■ **Task statement**
An exact repetition of the data is required; no picture should appear in it.
═══ Given data
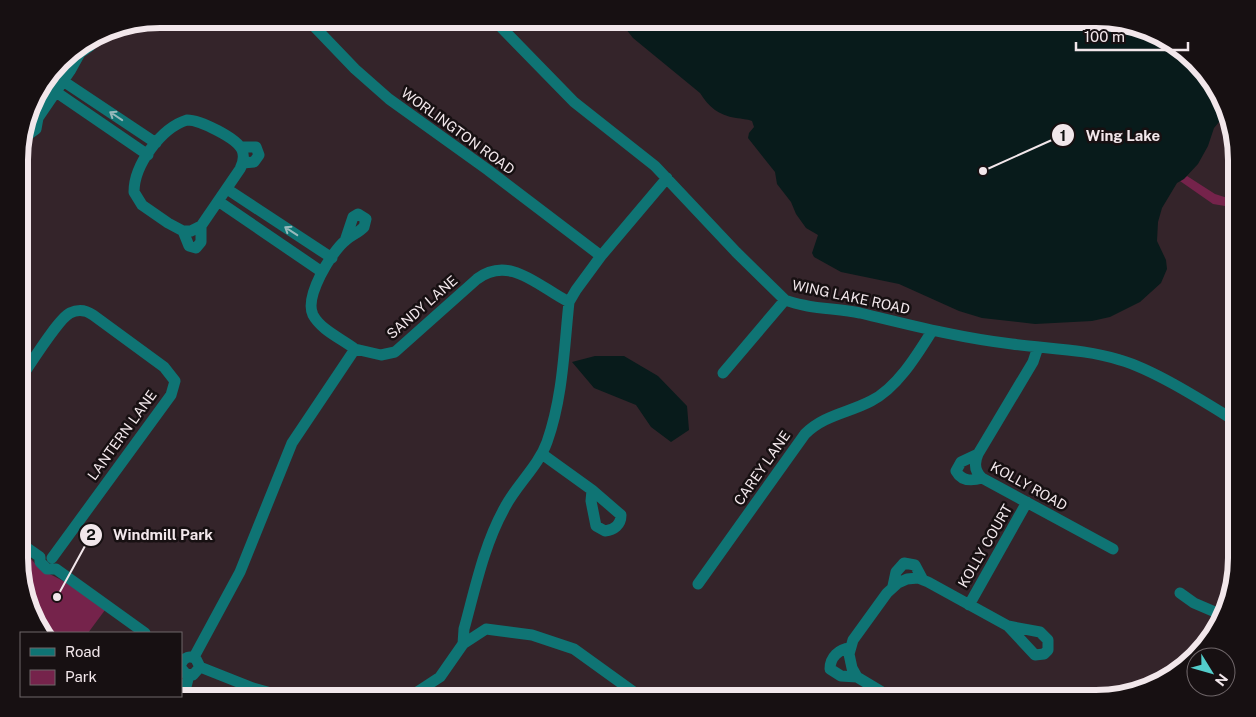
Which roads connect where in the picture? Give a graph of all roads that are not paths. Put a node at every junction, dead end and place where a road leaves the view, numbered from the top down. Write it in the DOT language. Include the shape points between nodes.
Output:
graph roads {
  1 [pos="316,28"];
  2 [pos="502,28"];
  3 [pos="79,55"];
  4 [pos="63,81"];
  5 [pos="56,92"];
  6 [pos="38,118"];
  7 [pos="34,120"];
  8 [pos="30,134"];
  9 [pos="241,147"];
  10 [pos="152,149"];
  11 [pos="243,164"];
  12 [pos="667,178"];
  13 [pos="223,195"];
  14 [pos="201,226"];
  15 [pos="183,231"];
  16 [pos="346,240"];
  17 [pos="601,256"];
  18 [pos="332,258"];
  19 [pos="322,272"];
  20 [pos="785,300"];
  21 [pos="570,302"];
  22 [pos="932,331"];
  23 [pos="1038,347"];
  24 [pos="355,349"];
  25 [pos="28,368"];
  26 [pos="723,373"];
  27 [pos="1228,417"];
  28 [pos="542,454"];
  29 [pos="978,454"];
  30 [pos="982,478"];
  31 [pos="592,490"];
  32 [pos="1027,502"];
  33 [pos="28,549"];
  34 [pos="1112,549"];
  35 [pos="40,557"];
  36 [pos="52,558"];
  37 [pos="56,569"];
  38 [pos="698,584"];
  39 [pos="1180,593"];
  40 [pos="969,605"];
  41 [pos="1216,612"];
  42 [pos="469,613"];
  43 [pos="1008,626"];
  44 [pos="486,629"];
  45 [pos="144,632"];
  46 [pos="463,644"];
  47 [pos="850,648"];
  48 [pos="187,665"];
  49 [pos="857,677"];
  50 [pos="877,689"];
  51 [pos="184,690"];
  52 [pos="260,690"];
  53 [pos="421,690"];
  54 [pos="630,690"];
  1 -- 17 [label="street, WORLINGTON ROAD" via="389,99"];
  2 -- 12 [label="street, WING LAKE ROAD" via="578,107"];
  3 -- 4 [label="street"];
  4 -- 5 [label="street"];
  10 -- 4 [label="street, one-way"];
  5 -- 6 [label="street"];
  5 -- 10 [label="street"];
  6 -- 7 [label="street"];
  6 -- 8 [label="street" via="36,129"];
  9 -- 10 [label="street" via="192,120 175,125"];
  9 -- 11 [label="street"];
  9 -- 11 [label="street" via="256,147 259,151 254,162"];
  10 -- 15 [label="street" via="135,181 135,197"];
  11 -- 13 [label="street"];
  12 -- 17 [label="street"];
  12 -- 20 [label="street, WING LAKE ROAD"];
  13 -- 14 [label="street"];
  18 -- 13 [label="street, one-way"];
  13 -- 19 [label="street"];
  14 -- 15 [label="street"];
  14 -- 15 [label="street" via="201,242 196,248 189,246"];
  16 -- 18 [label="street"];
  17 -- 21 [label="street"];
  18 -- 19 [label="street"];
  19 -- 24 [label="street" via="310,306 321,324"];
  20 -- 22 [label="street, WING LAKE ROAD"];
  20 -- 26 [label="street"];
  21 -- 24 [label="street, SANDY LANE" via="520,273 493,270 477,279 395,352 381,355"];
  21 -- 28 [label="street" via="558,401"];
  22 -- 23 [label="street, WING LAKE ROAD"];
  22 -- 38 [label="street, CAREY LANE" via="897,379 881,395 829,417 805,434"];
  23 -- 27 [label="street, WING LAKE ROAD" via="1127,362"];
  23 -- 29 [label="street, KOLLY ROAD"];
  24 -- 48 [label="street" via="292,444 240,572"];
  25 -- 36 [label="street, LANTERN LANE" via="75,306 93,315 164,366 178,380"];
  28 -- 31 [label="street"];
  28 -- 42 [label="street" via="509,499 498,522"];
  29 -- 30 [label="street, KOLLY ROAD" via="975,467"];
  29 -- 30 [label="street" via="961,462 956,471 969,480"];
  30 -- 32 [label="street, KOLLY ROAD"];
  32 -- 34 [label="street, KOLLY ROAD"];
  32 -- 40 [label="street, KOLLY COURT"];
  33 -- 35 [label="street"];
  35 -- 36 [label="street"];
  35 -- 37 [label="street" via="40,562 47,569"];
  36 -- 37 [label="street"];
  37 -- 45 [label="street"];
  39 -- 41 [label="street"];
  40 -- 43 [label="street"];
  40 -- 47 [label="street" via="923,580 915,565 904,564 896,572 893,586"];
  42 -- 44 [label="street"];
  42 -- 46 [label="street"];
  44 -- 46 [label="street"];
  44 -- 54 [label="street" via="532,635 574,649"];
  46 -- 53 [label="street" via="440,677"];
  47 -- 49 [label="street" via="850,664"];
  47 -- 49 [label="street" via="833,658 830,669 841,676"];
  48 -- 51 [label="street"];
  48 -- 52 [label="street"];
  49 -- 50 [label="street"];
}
══════
■ **Your solution**
Which roads connect where in the picture? Give a graph of all roads that are not paths. Put a node at every junction, dead end and place where a road leaves the view, numbered from the top down. Write it in the DOT language. Include the shape points between nodes.
Output:
graph roads {
  1 [pos="316,28"];
  2 [pos="502,28"];
  3 [pos="79,55"];
  4 [pos="63,81"];
  5 [pos="56,92"];
  6 [pos="38,118"];
  7 [pos="34,120"];
  8 [pos="30,134"];
  9 [pos="241,147"];
  10 [pos="152,149"];
  11 [pos="243,164"];
  12 [pos="667,178"];
  13 [pos="223,195"];
  14 [pos="201,226"];
  15 [pos="183,231"];
  16 [pos="346,240"];
  17 [pos="601,256"];
  18 [pos="332,258"];
  19 [pos="322,272"];
  20 [pos="785,300"];
  21 [pos="570,302"];
  22 [pos="932,331"];
  23 [pos="1038,347"];
  24 [pos="355,349"];
  25 [pos="28,368"];
  26 [pos="723,373"];
  27 [pos="1228,417"];
  28 [pos="542,454"];
  29 [pos="978,454"];
  30 [pos="982,478"];
  31 [pos="592,490"];
  32 [pos="1027,502"];
  33 [pos="28,549"];
  34 [pos="1112,549"];
  35 [pos="40,557"];
  36 [pos="52,558"];
  37 [pos="56,569"];
  38 [pos="698,584"];
  39 [pos="1180,593"];
  40 [pos="969,605"];
  41 [pos="1216,612"];
  42 [pos="469,613"];
  43 [pos="1008,626"];
  44 [pos="486,629"];
  45 [pos="144,632"];
  46 [pos="463,644"];
  47 [pos="850,648"];
  48 [pos="187,665"];
  49 [pos="857,677"];
  50 [pos="877,689"];
  51 [pos="184,690"];
  52 [pos="260,690"];
  53 [pos="421,690"];
  54 [pos="630,690"];
  1 -- 17 [label="street, WORLINGTON ROAD" via="389,99"];
  2 -- 12 [label="street, WING LAKE ROAD" via="578,107"];
  3 -- 4 [label="street"];
  4 -- 5 [label="street"];
  10 -- 4 [label="street, one-way"];
  5 -- 6 [label="street"];
  5 -- 10 [label="street"];
  6 -- 7 [label="street"];
  6 -- 8 [label="street" via="36,129"];
  9 -- 10 [label="street" via="192,120 175,125"];
  9 -- 11 [label="street"];
  9 -- 11 [label="street" via="256,147 259,151 254,162"];
  10 -- 15 [label="street" via="135,181 135,197"];
  11 -- 13 [label="street"];
  12 -- 17 [label="street"];
  12 -- 20 [label="street, WING LAKE ROAD"];
  13 -- 14 [label="street"];
  18 -- 13 [label="street, one-way"];
  13 -- 19 [label="street"];
  14 -- 15 [label="street"];
  14 -- 15 [label="street" via="201,242 196,248 189,246"];
  16 -- 18 [label="street"];
  17 -- 21 [label="street"];
  18 -- 19 [label="street"];
  19 -- 24 [label="street" via="310,306 321,324"];
  20 -- 22 [label="street, WING LAKE ROAD"];
  20 -- 26 [label="street"];
  21 -- 24 [label="street, SANDY LANE" via="520,273 493,270 477,279 395,352 381,355"];
  21 -- 28 [label="street" via="558,401"];
  22 -- 23 [label="street, WING LAKE ROAD"];
  22 -- 38 [label="street, CAREY LANE" via="897,379 881,395 829,417 805,434"];
  23 -- 27 [label="street, WING LAKE ROAD" via="1127,362"];
  23 -- 29 [label="street, KOLLY ROAD"];
  24 -- 48 [label="street" via="292,444 240,572"];
  25 -- 36 [label="street, LANTERN LANE" via="75,306 93,315 164,366 178,380"];
  28 -- 31 [label="street"];
  28 -- 42 [label="street" via="509,499 498,522"];
  29 -- 30 [label="street, KOLLY ROAD" via="975,467"];
  29 -- 30 [label="street" via="961,462 956,471 969,480"];
  30 -- 32 [label="street, KOLLY ROAD"];
  32 -- 34 [label="street, KOLLY ROAD"];
  32 -- 40 [label="street, KOLLY COURT"];
  33 -- 35 [label="street"];
  35 -- 36 [label="street"];
  35 -- 37 [label="street" via="40,562 47,569"];
  36 -- 37 [label="street"];
  37 -- 45 [label="street"];
  39 -- 41 [label="street"];
  40 -- 43 [label="street"];
  40 -- 47 [label="street" via="923,580 915,565 904,564 896,572 893,586"];
  42 -- 44 [label="street"];
  42 -- 46 [label="street"];
  44 -- 46 [label="street"];
  44 -- 54 [label="street" via="532,635 574,649"];
  46 -- 53 [label="street" via="440,677"];
  47 -- 49 [label="street" via="850,664"];
  47 -- 49 [label="street" via="833,658 830,669 841,676"];
  48 -- 51 [label="street"];
  48 -- 52 [label="street"];
  49 -- 50 [label="street"];
}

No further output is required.